EXERCISE REQUIREMENTS: The records should be copied out again with no alteration.

THE RECORDS:
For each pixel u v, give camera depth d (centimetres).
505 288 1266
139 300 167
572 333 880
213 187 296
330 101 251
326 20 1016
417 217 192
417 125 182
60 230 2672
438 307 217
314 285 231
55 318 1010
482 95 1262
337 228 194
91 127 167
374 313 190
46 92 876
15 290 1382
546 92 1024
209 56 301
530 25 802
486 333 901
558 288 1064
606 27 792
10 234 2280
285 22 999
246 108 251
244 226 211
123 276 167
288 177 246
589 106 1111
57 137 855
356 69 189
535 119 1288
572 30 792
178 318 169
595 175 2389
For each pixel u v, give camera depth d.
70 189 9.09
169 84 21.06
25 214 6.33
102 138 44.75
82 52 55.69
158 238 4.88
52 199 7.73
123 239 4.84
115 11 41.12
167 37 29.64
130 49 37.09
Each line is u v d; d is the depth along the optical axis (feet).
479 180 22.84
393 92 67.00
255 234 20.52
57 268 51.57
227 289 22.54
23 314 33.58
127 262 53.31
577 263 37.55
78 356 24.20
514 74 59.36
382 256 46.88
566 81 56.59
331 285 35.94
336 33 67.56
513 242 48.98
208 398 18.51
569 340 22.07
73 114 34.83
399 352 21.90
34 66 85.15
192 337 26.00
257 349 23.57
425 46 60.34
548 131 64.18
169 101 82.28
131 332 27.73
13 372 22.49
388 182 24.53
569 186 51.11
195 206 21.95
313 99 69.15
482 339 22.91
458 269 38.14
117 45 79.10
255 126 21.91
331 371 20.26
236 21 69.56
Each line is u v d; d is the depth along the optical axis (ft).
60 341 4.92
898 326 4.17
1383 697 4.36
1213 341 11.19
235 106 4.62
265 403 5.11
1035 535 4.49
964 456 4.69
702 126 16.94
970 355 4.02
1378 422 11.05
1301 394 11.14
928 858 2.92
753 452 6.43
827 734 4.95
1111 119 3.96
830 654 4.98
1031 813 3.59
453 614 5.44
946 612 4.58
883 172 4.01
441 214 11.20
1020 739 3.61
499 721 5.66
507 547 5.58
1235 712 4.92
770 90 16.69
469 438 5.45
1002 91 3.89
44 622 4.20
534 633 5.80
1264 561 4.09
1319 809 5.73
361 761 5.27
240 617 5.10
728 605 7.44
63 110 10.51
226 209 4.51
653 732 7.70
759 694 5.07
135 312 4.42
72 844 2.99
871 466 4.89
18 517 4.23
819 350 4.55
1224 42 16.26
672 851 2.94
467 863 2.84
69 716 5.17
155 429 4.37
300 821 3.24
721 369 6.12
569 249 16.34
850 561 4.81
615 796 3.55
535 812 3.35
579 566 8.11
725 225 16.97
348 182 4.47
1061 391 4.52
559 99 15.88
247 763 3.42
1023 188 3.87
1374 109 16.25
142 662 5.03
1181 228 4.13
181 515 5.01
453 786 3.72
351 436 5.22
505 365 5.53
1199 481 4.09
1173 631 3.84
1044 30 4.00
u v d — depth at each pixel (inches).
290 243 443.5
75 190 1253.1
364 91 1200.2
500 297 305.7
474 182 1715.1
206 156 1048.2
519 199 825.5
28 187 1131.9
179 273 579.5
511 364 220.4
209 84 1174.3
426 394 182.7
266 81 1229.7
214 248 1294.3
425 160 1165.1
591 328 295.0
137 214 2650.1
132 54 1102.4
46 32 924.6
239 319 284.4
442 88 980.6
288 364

YOUR SOLUTION:
For each pixel u v, give camera depth d (centimetres).
505 288 1266
139 300 167
572 333 880
213 187 296
330 101 251
326 20 1016
417 217 192
417 125 182
60 230 2672
438 307 217
314 285 231
55 318 1010
482 95 1262
337 228 194
91 127 167
374 313 190
46 92 876
15 290 1382
546 92 1024
209 56 301
530 25 802
486 333 901
558 288 1064
606 27 792
10 234 2280
285 22 999
246 108 251
244 226 211
123 276 167
288 177 246
589 106 1111
57 137 855
356 69 189
535 119 1288
572 30 792
178 318 169
595 175 2389
For each pixel u v, give camera depth d.
70 189 9.09
169 84 21.06
25 214 6.33
102 138 44.75
82 52 55.69
158 238 4.88
52 199 7.73
123 239 4.84
115 11 41.12
167 37 29.64
130 49 37.09
Each line is u v d; d is the depth along the optical axis (feet).
479 180 22.84
393 92 67.00
255 234 20.52
57 268 51.57
227 289 22.54
23 314 33.58
127 262 53.31
577 263 37.55
78 356 24.20
514 74 59.36
382 256 46.88
566 81 56.59
331 285 35.94
336 33 67.56
513 242 48.98
208 398 18.51
569 340 22.07
73 114 34.83
399 352 21.90
34 66 85.15
192 337 26.00
257 349 23.57
425 46 60.34
548 131 64.18
169 101 82.28
131 332 27.73
13 372 22.49
388 182 24.53
569 186 51.11
195 206 21.95
313 99 69.15
482 339 22.91
458 269 38.14
117 45 79.10
255 126 21.91
331 371 20.26
236 21 69.56
Each line is u v d; d is the depth along the optical axis (ft).
60 341 4.92
898 326 4.17
1383 697 4.36
1213 341 11.19
235 106 4.62
265 403 5.11
1035 535 4.49
964 456 4.69
702 126 16.94
970 355 4.02
1378 422 11.05
1301 394 11.14
928 858 2.92
753 452 6.43
827 734 4.95
1111 119 3.96
830 654 4.98
1031 813 3.59
453 614 5.44
946 612 4.58
883 172 4.01
441 214 11.20
1020 739 3.61
499 721 5.66
507 547 5.58
1235 712 4.92
770 90 16.69
469 438 5.45
1002 91 3.89
44 622 4.20
534 633 5.80
1264 561 4.09
1319 809 5.73
361 761 5.27
240 617 5.10
728 605 7.44
63 110 10.51
226 209 4.51
653 732 7.70
759 694 5.07
135 312 4.42
72 844 2.99
871 466 4.89
18 517 4.23
819 350 4.55
1224 42 16.26
672 851 2.94
467 863 2.84
69 716 5.17
155 429 4.37
300 821 3.24
721 369 6.12
569 249 16.34
850 561 4.81
615 796 3.55
535 812 3.35
579 566 8.11
725 225 16.97
348 182 4.47
1061 391 4.52
559 99 15.88
247 763 3.42
1023 188 3.87
1374 109 16.25
142 662 5.03
1181 228 4.13
181 515 5.01
453 786 3.72
351 436 5.22
505 365 5.53
1199 481 4.09
1173 631 3.84
1044 30 4.00
u v d — depth at each pixel (inches).
290 243 443.5
75 190 1253.1
364 91 1200.2
500 297 305.7
474 182 1715.1
206 156 1048.2
519 199 825.5
28 187 1131.9
179 273 579.5
511 364 220.4
209 84 1174.3
426 394 182.7
266 81 1229.7
214 248 1294.3
425 160 1165.1
591 328 295.0
137 214 2650.1
132 54 1102.4
46 32 924.6
239 319 284.4
442 88 980.6
288 364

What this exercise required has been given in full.